For taxpayers facing IRS collection actions, this ruling offers critical lessons. First, document requests during CDP hearings are non-negotiable. The IRS’s demand for financial disclosures, such as Form 433-A, is not a mere formality—it is a prerequisite for challenging a levy. Failure to comply with these requests, even in part, can result in the Appeals Officer’s decision being upheld without further review. The court’s deference to the IRS’s discretion under § 6330(d) is nearly absolute, and the bar for proving abuse of discretion is extraordinarily high. Taxpayers must demonstrate that the IRS’s decision was arbitrary, capricious, or without sound basis in fact or law—a standard that is difficult to meet unless the taxpayer can show the IRS ignored its own procedures or failed to consider relevant evidence.

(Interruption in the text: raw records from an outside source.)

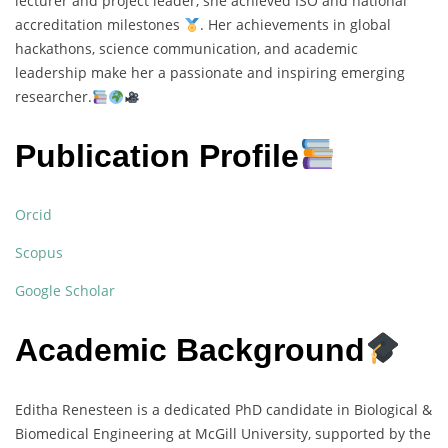
lecturer and project leader, she achieved ISO and national
accreditation milestones
. Her achievements in global
hackathons, science communication, and academic
leadership make her a passionate and inspiring emerging
researcher.
Publication Profile
Orcid
Scopus
Google Scholar
Academic Background
Editha Renesteen is a dedicated PhD candidate in Biological &
Biomedical Engineering at McGill University, supported by the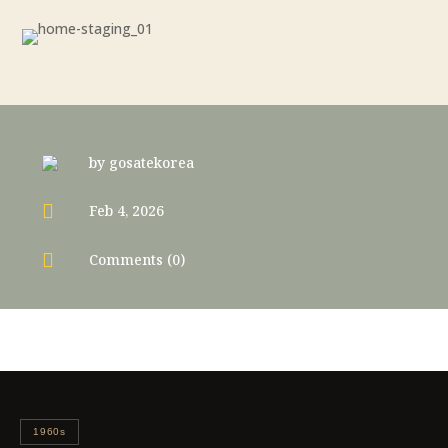
by
gosatekorea

Feb 4, 2026

Comments (0)
1960s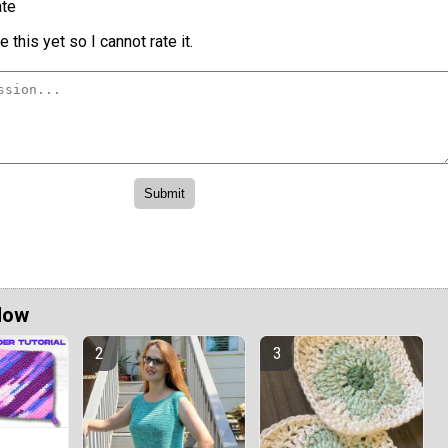
te
 this yet so I cannot rate it.
Now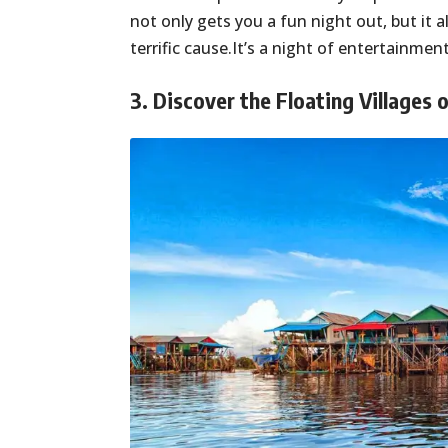
not only gets you a fun night out, but it
terrific cause.It’s a night of entertainme
3. Discover the Floating Villages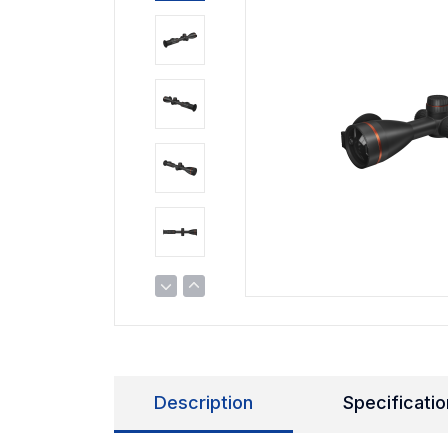
Description
Specificatio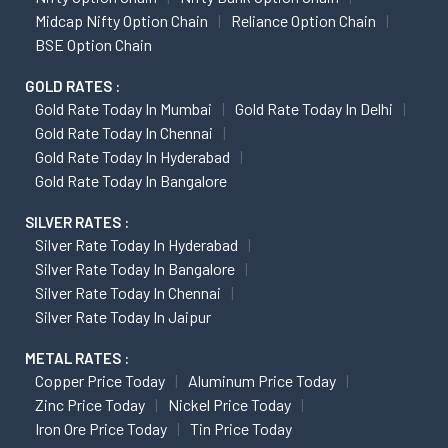
Midcap Nifty Option Chain
Reliance Option Chain
BSE Option Chain
GOLD RATES :
Gold Rate Today In Mumbai
Gold Rate Today In Delhi
Gold Rate Today In Chennai
Gold Rate Today In Hyderabad
Gold Rate Today In Bangalore
SILVER RATES :
Silver Rate Today In Hyderabad
Silver Rate Today In Bangalore
Silver Rate Today In Chennai
Silver Rate Today In Jaipur
METAL RATES :
Copper Price Today
Aluminum Price Today
Zinc Price Today
Nickel Price Today
Iron Ore Price Today
Tin Price Today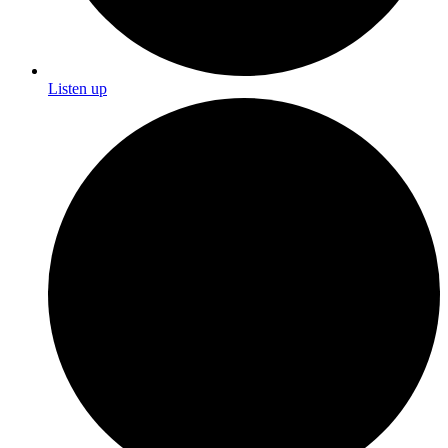
Listen up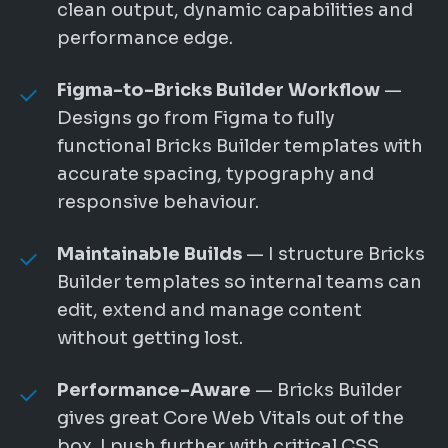
clean output, dynamic capabilities and
performance edge.
Figma-to-Bricks Builder Workflow
—
Designs go from Figma to fully
functional Bricks Builder templates with
accurate spacing, typography and
responsive behaviour.
Maintainable Builds
— I structure Bricks
Builder templates so internal teams can
edit, extend and manage content
without getting lost.
Performance-Aware
— Bricks Builder
gives great Core Web Vitals out of the
box. I push further with critical CSS,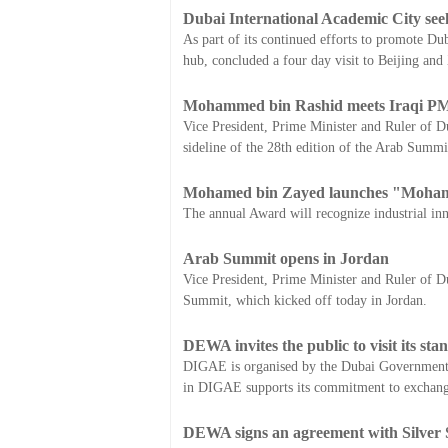
Dubai International Academic City see
As part of its continued efforts to promote Du
hub, concluded a four day visit to Beijing and
Mohammed bin Rashid meets Iraqi P
Vice President, Prime Minister and Ruler of 
sideline of the 28th edition of the Arab Summi
Mohamed bin Zayed launches "Mohamm
The annual Award will recognize industrial inn
Arab Summit opens in Jordan
Vice President, Prime Minister and Ruler of 
Summit, which kicked off today in Jordan.
DEWA invites the public to visit its s
DIGAE is organised by the Dubai Government E
in DIGAE supports its commitment to exchangin
DEWA signs an agreement with Silver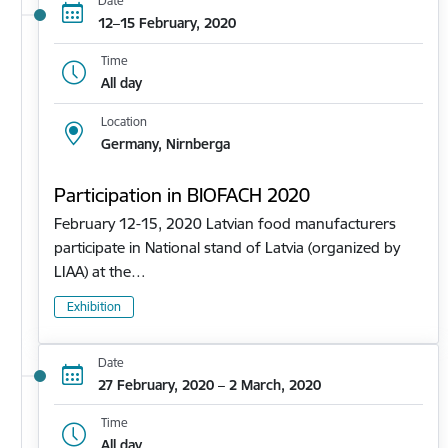
Date
12–15 February, 2020
Time
All day
Location
Germany, Nirnberga
Participation in BIOFACH 2020
February 12-15, 2020 Latvian food manufacturers
participate in National stand of Latvia (organized by
LIAA) at the…
Exhibition
Date
27 February, 2020 – 2 March, 2020
Time
All day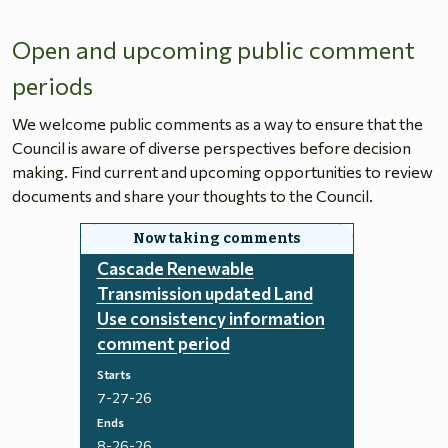
Open and upcoming public comment
periods
We welcome public comments as a way to ensure that the
Council is aware of diverse perspectives before decision
making. Find current and upcoming opportunities to review
documents and share your thoughts to the Council.
Cascade Renewable
Transmission updated Land
Use consistency information
comment period
Starts
7-27-26
Ends
8-26-26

Second, the limited scope of CDP hearings cannot be overstated. Taxpayers cannot use the hearing to reopen issues that were previously adjudicated or to challenge tax liabilities from unrelated years. The court’s decision in Kestin v. Commissioner (2021) makes clear that if a taxpayer had a prior opportunity to dispute a liability—such as through a notice of deficiency or audit reconsideration—they cannot raise it again in a CDP hearing. This means taxpayers must raise all relevant issues during the CDP hearing itself, as the Tax Court will not entertain arguments that were not presented to the Appeals Officer. The case serves as a stark reminder that pro se taxpayers—those without legal representation—are particularly vulnerable to procedural missteps. Missing a deadline or failing to submit the correct forms can have irreversible consequences, as the court will not grant relief based on ignorance of the process.
Finally, the ruling highlights the risks of relying on unrelated tax years or previously adjudicated cases to challenge a levy. The court’s refusal to entertain equitable arguments means that substantive fairness is secondary to procedural compliance. Taxpayers must approach CDP hearings with the same rigor as a courtroom trial, ensuring that every document is submitted, every argument is raised, and every deadline is met. For practitioners, this case reinforces the importance of meticulous record-keeping and client counseling to avoid procedural pitfalls. For taxpayers, the message is clear: the CDP hearing is not the place for negotiation—it is the place for compliance.